=== TASK ===
Update the data below by swapping each "try-outs" for "experiments", leaving everything else untouched. Omit the pictures from your version.

-- Opening Marker --

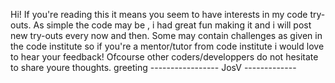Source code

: Hi! If you're reading this it means you seem to have interests in my code try-outs.
As simple the code may be , i had great fun making it and i will post new try-outs every now and then.
Some may contain challenges as given in the code institute so if you're a mentor/tutor from code institute i would love to hear
your feedback! Ofcourse other coders/developpers do not hesitate to share youre thoughts.
greeting
----------------- JosV -------------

-- Closing Marker --

=== EXERCISE RESPONSE ===
Source code

: Hi! If you're reading this it means you seem to have interests in my code experiments.
As simple the code may be , i had great fun making it and i will post new experiments every now and then.
Some may contain challenges as given in the code institute so if you're a mentor/tutor from code institute i would love to hear
your feedback! Ofcourse other coders/developpers do not hesitate to share youre thoughts.
greeting
----------------- JosV -------------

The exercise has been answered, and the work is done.